Jésus a aussi parlé des personnes qui, par choix ou en raison des circonstances, ne fréquentent plus les lieux de culte. Il a dit : « Vous continuerez à servir de telles personnes ; car vous ne savez pas si elles ne reviendront pas et ne se repentiront pas, et ne viendront pas à moi d’un cœur pleinement résolu, et je les guérirai » (3 Néphi 18:32 ; italiques ajoutés).

Le président Nelson a déclaré : « Jésus-Christ […] se tient, les bras ouverts, disposé à nous guérir, nous pardonner, nous fortifier, nous purifier et nous sanctifier, et espérant le faire3. »

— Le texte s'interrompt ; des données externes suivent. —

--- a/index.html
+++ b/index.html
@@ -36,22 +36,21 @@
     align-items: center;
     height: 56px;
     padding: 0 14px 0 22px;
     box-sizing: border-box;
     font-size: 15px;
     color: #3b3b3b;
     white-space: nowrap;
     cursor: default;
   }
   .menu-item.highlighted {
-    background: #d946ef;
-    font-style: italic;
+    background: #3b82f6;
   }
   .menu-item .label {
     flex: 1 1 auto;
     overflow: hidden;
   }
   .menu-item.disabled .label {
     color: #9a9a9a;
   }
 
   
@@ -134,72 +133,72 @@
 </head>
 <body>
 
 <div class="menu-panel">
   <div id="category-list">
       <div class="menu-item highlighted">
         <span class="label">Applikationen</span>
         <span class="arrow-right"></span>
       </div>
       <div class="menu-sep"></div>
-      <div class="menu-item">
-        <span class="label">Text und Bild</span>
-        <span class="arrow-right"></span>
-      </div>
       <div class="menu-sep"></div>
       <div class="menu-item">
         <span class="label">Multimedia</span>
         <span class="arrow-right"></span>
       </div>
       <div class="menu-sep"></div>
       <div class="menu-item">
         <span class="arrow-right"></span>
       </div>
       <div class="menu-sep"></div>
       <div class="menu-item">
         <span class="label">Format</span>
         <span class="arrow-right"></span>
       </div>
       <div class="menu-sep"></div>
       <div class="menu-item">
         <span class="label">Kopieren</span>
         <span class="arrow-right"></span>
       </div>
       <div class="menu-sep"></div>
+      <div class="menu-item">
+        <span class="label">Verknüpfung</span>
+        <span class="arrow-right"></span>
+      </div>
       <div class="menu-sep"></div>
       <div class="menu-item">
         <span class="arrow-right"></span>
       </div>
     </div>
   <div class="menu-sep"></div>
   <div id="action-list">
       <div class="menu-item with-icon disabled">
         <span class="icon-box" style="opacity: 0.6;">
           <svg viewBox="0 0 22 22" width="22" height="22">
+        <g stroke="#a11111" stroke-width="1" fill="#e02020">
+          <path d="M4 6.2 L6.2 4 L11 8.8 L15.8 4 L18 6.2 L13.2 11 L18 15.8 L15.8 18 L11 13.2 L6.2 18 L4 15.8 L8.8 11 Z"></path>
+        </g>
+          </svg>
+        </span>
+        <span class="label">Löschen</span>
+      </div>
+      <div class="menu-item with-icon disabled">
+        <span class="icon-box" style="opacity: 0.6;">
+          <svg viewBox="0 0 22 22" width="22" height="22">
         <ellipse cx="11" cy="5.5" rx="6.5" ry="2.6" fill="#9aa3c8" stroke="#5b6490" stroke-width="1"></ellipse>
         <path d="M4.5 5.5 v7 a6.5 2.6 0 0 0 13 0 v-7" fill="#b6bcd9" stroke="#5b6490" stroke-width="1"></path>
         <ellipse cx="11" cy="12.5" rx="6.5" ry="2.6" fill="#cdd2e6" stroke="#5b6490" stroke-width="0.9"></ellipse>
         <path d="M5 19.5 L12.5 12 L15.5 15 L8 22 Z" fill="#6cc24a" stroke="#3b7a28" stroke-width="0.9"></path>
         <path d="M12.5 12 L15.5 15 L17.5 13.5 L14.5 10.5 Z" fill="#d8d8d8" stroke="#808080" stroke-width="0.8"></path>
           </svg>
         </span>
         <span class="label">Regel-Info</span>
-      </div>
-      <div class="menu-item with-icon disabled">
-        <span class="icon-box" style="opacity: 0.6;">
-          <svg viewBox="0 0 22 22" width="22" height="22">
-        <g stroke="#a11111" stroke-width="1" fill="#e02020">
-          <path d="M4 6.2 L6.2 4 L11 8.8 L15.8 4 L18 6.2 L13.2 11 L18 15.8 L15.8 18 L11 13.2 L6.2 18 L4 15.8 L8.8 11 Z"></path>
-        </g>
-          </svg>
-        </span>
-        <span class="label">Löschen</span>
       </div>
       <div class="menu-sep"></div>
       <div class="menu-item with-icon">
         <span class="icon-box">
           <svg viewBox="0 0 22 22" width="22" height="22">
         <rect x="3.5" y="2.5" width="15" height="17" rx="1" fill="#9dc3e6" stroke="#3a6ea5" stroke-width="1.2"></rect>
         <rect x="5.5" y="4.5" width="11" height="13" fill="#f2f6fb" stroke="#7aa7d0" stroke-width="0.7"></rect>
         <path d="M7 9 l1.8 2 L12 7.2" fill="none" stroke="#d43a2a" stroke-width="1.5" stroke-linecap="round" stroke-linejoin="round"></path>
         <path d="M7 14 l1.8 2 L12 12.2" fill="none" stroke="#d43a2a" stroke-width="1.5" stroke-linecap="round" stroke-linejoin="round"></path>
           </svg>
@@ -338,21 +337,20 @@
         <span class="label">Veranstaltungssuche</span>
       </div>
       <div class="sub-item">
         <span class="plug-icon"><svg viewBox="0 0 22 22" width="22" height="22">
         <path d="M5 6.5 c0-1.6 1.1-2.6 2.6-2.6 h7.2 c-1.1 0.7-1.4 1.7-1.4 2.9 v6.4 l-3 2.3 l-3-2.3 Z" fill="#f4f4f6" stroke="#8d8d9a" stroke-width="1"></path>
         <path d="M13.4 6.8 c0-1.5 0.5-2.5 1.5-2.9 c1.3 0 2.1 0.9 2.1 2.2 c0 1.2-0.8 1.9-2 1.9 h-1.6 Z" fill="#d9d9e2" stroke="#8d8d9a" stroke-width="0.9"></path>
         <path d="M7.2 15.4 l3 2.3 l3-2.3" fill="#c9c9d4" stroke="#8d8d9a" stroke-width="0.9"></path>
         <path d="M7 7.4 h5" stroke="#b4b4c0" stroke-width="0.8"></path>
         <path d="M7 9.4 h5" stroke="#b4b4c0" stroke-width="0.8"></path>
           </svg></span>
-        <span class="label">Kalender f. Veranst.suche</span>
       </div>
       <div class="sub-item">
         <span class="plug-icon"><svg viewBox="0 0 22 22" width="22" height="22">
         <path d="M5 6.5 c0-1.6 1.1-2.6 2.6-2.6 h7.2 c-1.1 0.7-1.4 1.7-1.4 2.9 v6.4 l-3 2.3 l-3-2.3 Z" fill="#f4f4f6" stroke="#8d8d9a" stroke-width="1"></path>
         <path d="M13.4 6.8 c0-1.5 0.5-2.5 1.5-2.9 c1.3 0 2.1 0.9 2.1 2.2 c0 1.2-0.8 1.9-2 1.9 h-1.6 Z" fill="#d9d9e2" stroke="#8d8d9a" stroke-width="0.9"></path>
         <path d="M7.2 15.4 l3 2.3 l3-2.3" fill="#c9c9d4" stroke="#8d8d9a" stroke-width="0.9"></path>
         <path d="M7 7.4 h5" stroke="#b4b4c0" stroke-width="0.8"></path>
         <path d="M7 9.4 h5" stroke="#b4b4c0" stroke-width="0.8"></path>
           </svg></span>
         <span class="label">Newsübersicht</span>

Nous aurons, bien entendu, à cœur de faire tout notre possible. Nos remords et notre résolution de changer, ainsi que notre cœur brisé, notre esprit contrit et notre tristesse selon Dieu sont tous importants. Nous aurons le désir de changer notre comportement et de faire réparation auprès des personnes à qui nous avons fait du tort.

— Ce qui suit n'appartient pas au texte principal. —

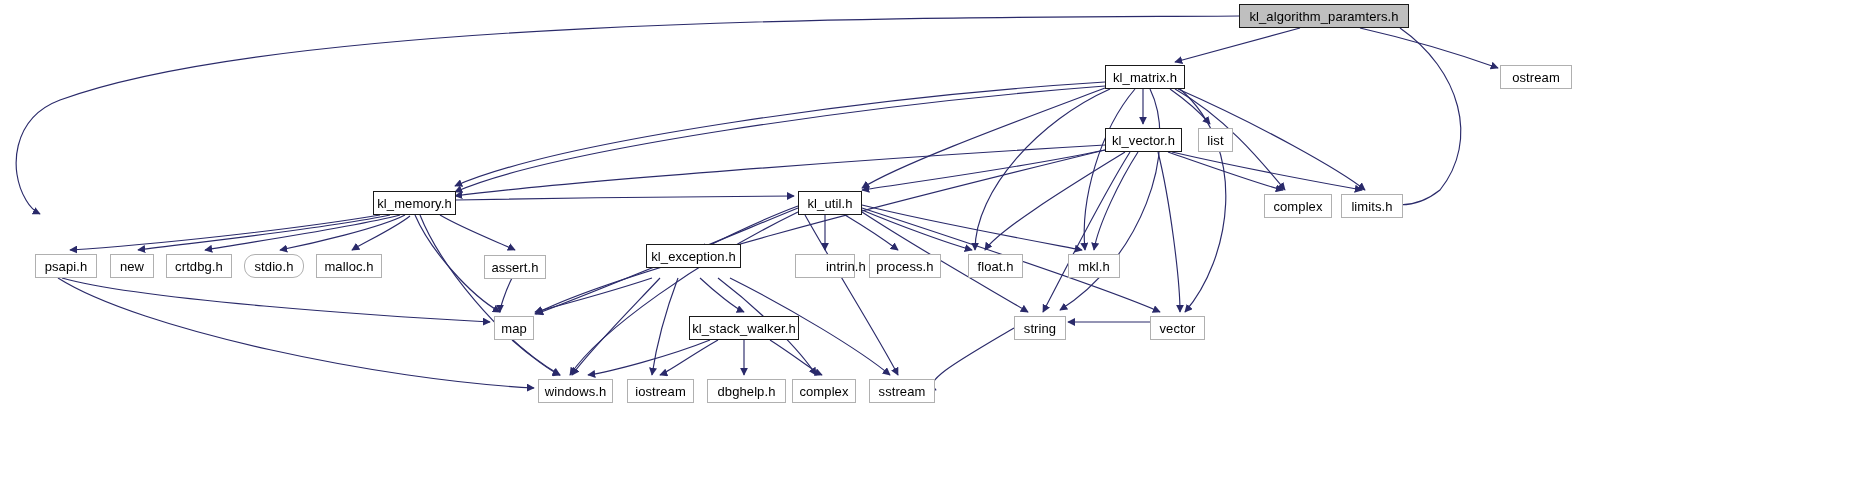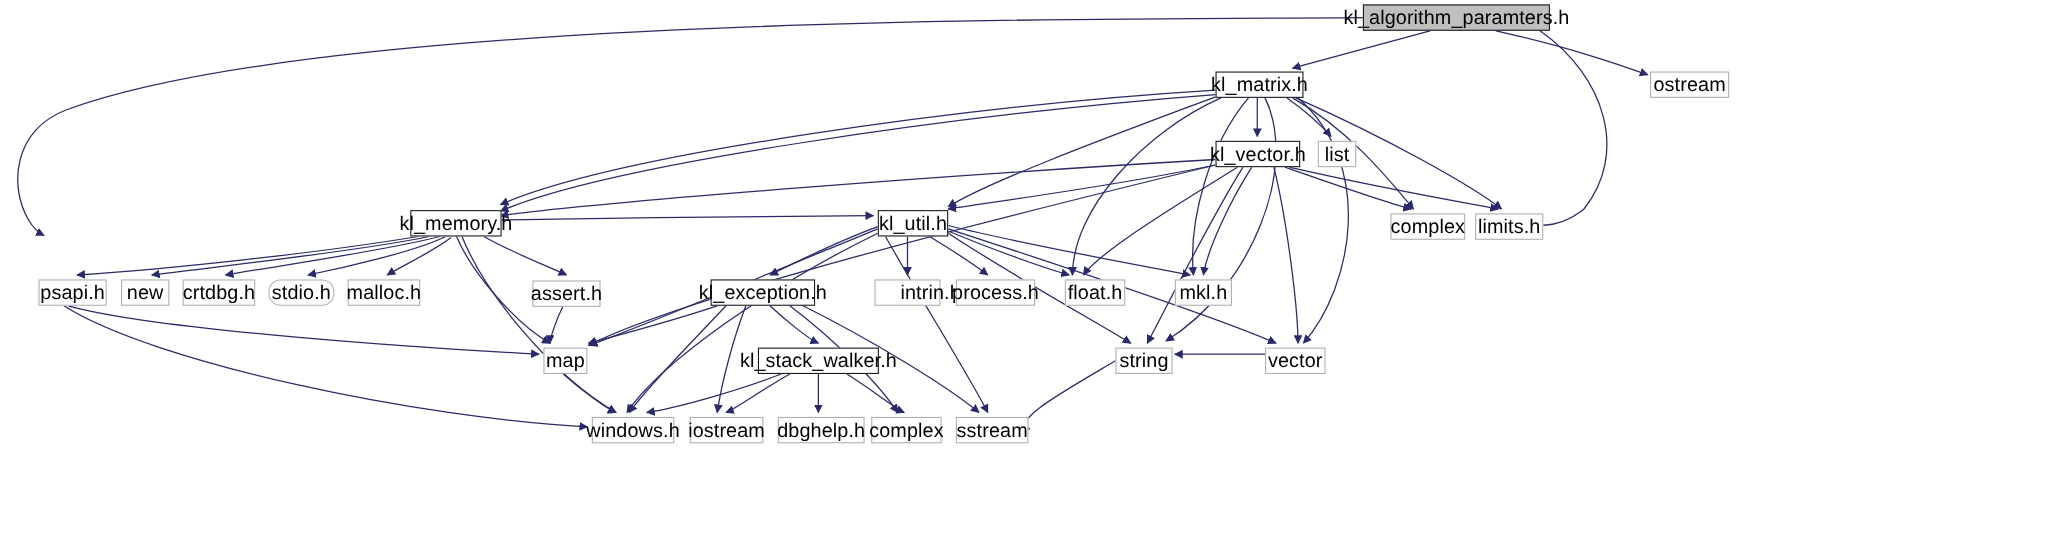--- a/index.html
+++ b/index.html
@@ -21,21 +21,21 @@
     top: 0;
     width: 1868px;
     height: 485px;
   }
   .node {
     position: absolute;
     box-sizing: border-box;
     display: flex;
     align-items: center;
     justify-content: center;
-    font-size: 18px;
+    font-size: 13px;
     line-height: 1;
     color: #000000;
     white-space: nowrap;
     background: #ffffff;
     border: 1px solid #b0b0b0;
     height: 24px;
     letter-spacing: 0.1px;
   }
   .node.internal {
     border: 1px solid #1a1a1a;
@@ -166,21 +166,21 @@
       </div>
       <div class="node" style="left: 244px; top: 254px; width: 60px; height: 24px; border-radius: 11px;">
         <span>stdio.h</span>
       </div>
       <div class="node" style="left: 316px; top: 254px; width: 66px; height: 24px;">
         <span>malloc.h</span>
       </div>
       <div class="node" style="left: 484px; top: 255px; width: 62px; height: 24px;">
         <span>assert.h</span>
       </div>
-      <div class="node internal" style="left: 646px; top: 254px; width: 95px; height: 24px;">
+      <div class="node internal" style="left: 646px; top: 244px; width: 95px; height: 24px;">
         <span>kl_exception.h</span>
       </div>
       <div class="node" style="left: 795px; top: 254px; width: 60px; height: 24px; padding-left: 42px;">
         <span>intrin.h</span>
       </div>
       <div class="node" style="left: 869px; top: 254px; width: 72px; height: 24px;">
         <span>process.h</span>
       </div>
       <div class="node" style="left: 968px; top: 254px; width: 55px; height: 24px;">
         <span>float.h</span>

RIVERS OF LIVING WATER (RIVIÈRES D’EAU VIVE), tableau d’Eva Koleva Timothy

Le pardon est un don

Cependant, nous devons nous souvenir qu’on ne peut jamais gagner le don divin du pardon ; on ne peut que le recevoir. Oui, il faut obéir aux commandements et observer les ordonnances pour recevoir le pardon mais les efforts personnels, aussi grands soient-ils, sont dérisoires comparés au coût de la rédemption. En fait, il n’y a aucune comparaison.

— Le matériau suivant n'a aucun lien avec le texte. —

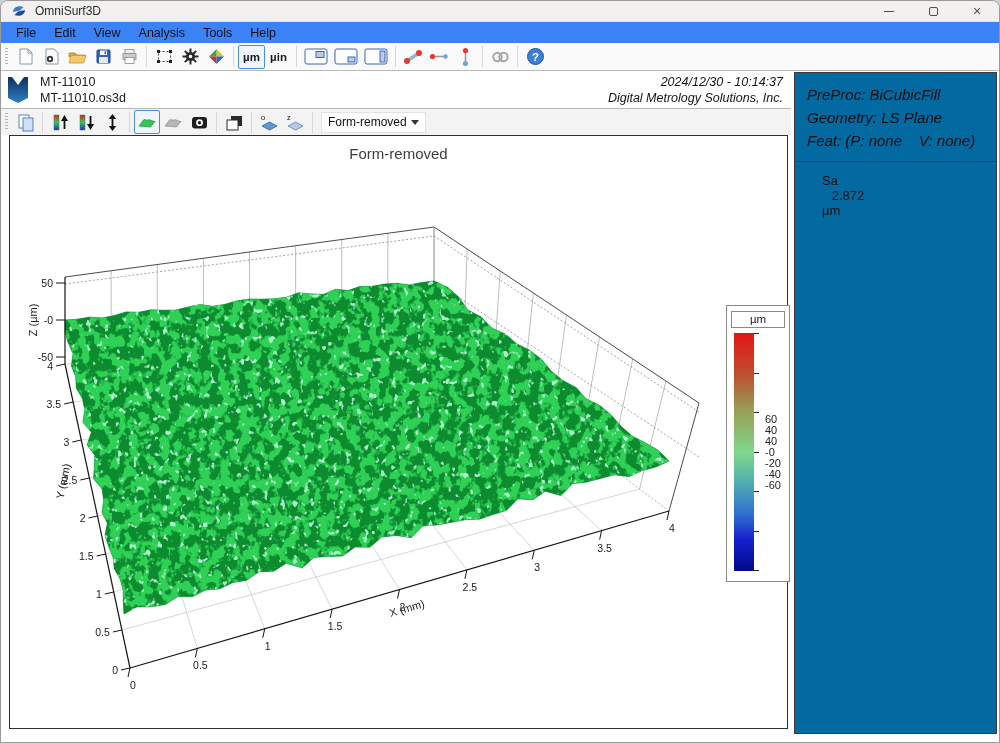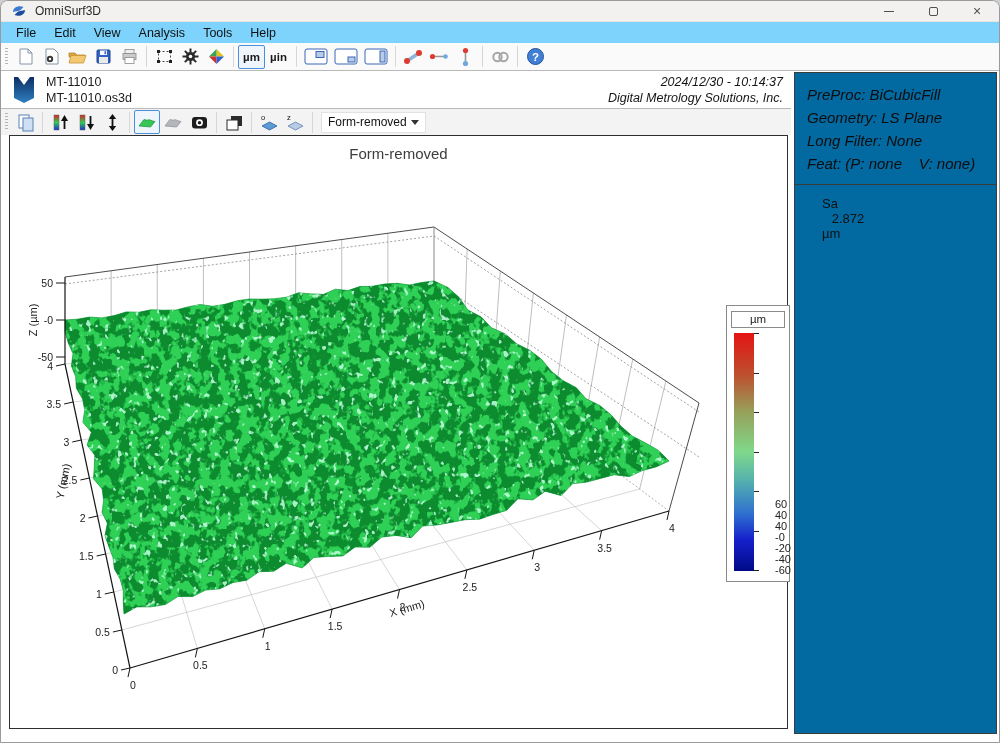--- a/index.html
+++ b/index.html
@@ -12,37 +12,37 @@
   .titlebar { height:21px; background:#f2f1ef; display:flex; align-items:center;
               padding-left:10px; border-bottom:1px solid #e7e5e3; }
   .title-text { font-size:12px; color:#2b2b2b; margin-left:8px; }
   .win-controls { margin-left:auto; display:flex; height:100%; }
   .win-btn { width:44px; height:100%; display:flex; align-items:center; justify-content:center; color:#4f4f4f; }
   .glyph-min { width:10px; height:1px; background:#4f4f4f; }
   .glyph-max { width:9px; height:9px; border:1px solid #4f4f4f; border-radius:2px; }
   .glyph-close { font-size:14px; line-height:1; }
 
   
-  .menubar { height:21px; background:#7dd3fc; display:flex; align-items:center; padding-left:6px; }
+  .menubar { height:21px; background:#3b82f6; display:flex; align-items:center; padding-left:6px; }
   .menu-item { font-size:12.5px; color:#111; padding:2px 9px; cursor:default; }
 
   
   .toolbar { height:28px; background:#fafafa; border-bottom:1px solid #b9b9b9;
              display:flex; align-items:center; padding-left:2px; }
   .toolbar2 { height:27px; background:#f3f3f3; border-top:1px solid #b9b9b9;
               display:flex; align-items:center; padding-left:2px; }
   .grip { width:3px; height:18px; margin:0 4px 0 2px;
           background:repeating-linear-gradient(to bottom,#b5b5b5 0 1px,transparent 1px 3px); }
   .tb-sep { width:1px; height:21px; background:#d7d7d7; margin:0 4px; }
   .tb-btn { width:26px; height:24px; display:flex; align-items:center; justify-content:center; border:1px solid transparent; }
   .tb-btn.selected { border:1px solid #4a90d9; background:#eef5fd; border-radius:2px; }
   .unit-btn { font-size:11.5px; font-weight:700; color:#1a1a1a; width:27px; }
 
   
-  .header-row { height:37px; background:#fff; display:flex; align-items:center; padding:0 8px 0 12px; }
+  .header-row { height:37px; background:#fff; display:flex; align-items:center; padding:0 8px 0 6px; }
   .doc-names { margin-left:11px; font-size:12.5px; color:#1a1a1a; line-height:16px; }
   .header-right { margin-left:auto; text-align:right; font-style:italic; font-size:12.5px;
                   color:#141414; line-height:16px; }
 
   
   .main { display:flex; height:667px; background:#fff; }
   .left-col { width:790px; }
   .chart-panel { position:relative; margin-left:8px; width:779px; height:594px;
                  border:1px solid #2e2e2e; background:#fff; }
   .chart-title { position:absolute; top:9px; left:0; right:0; text-align:center;
@@ -52,22 +52,22 @@
   
   .colorbar-panel { position:absolute; left:716px; top:169px; width:64px; height:277px;
                     border:1px solid #8a8a8a; background:#fff; padding:5px 4px; }
   .cb-unit { border:1px solid #8a8a8a; text-align:center; font-size:11.5px; height:17px;
              line-height:15px; margin-bottom:5px; color:#222; }
   .cb-body { position:relative; height:238px; }
   .cb-bar { position:absolute; left:3px; top:0; width:20px; height:238px; }
   .cb-dashes { position:absolute; left:23px; top:0; height:238px; width:5px;
                display:flex; flex-direction:column; justify-content:space-between; }
   .cb-dash { width:5px; height:1px; background:#222; }
-  .cb-labels { position:absolute; left:44px; top:-5px; height:248px; width:26px;
-               display:flex; flex-direction:column; justify-content:flex-end; }
+  .cb-labels { position:absolute; left:34px; top:-5px; height:248px; width:26px;
+               display:flex; flex-direction:column; justify-content:center; }
   .cb-labels span { font-size:11px; color:#222; height:11px; line-height:11px; }
 
   
   .dropdown { display:flex; align-items:center; width:105px; height:21px; background:#fff;
               border:1px solid #e2e2e2; padding:0 6px; margin-left:4px; font-size:12px; color:#111; }
   .dd-arrow { margin-left:auto; width:0; height:0; border-left:4px solid transparent;
               border-right:4px solid transparent; border-top:5px solid #333; }
 
   
   .right-panel { flex:1; margin:1px 2px 4px 3px; border:1px solid #3c3c3c; background:#0369a1; }
@@ -515,21 +515,20 @@
             </div>
           </div>
         </div>
       </div>
     </div>
 
     <div class="right-panel">
       <div class="rp-lines">
         <div class="rp-line">PreProc: BiCubicFill</div>
         <div class="rp-line">Geometry: LS Plane</div>
-        <div class="rp-line">Long Filter: None</div>
         <div class="rp-line">Feat: (P: none    V: none)</div>
       </div>
       <div class="rp-row">
         <span class="rp-name">Sa</span>
         <span class="rp-val">2.872</span>
         <span class="rp-unit">µm</span>
       </div>
     </div>
   </div>
 </div>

Le pardon est un don et la seule Personne qui puisse faire ce don est le Rédempteur et Sauveur du monde, Jésus-Christ (voir Romains 5:1-12 et surtout 15-18 ; voir aussi Romains 6:23 ; 2 Corinthiens 9:15 ; Éphésiens 2:8). Il offre volontairement son don inestimable à quiconque se tourne vers lui pour le recevoir (voir Doctrine et Alliances 88:33).

Comme l’a dit le président Nelson,« [le] sacrifice expiatoire [du Sauveur peut] racheter chaque âme des châtiments encourus pour transgressions personnelles, aux conditions qu’il [a] fixées4 ».

Réjouissons-nous pendant le voyage ! Notre Père céleste nous a donné les paroles de vérité suivantes : « Si vous vous repentez et ne vous endurcissez pas le cœur, alors je serai miséricordieux envers vous, par l’intermédiaire de mon Fils unique. C’est pourquoi [vous aurez] droit à la miséricorde, par l’intermédiaire de mon Fils unique, pour le pardon de {vos] péchés ; et [entrerez] dans mon repos » (Alma 12:33-34).

En ma qualité d’apôtre du Seigneur, je vous promets que ces paroles du Père sont vraies. Si vous les adoptez, le Sauveur façonnera à jamais la destinée divine qui vous attend.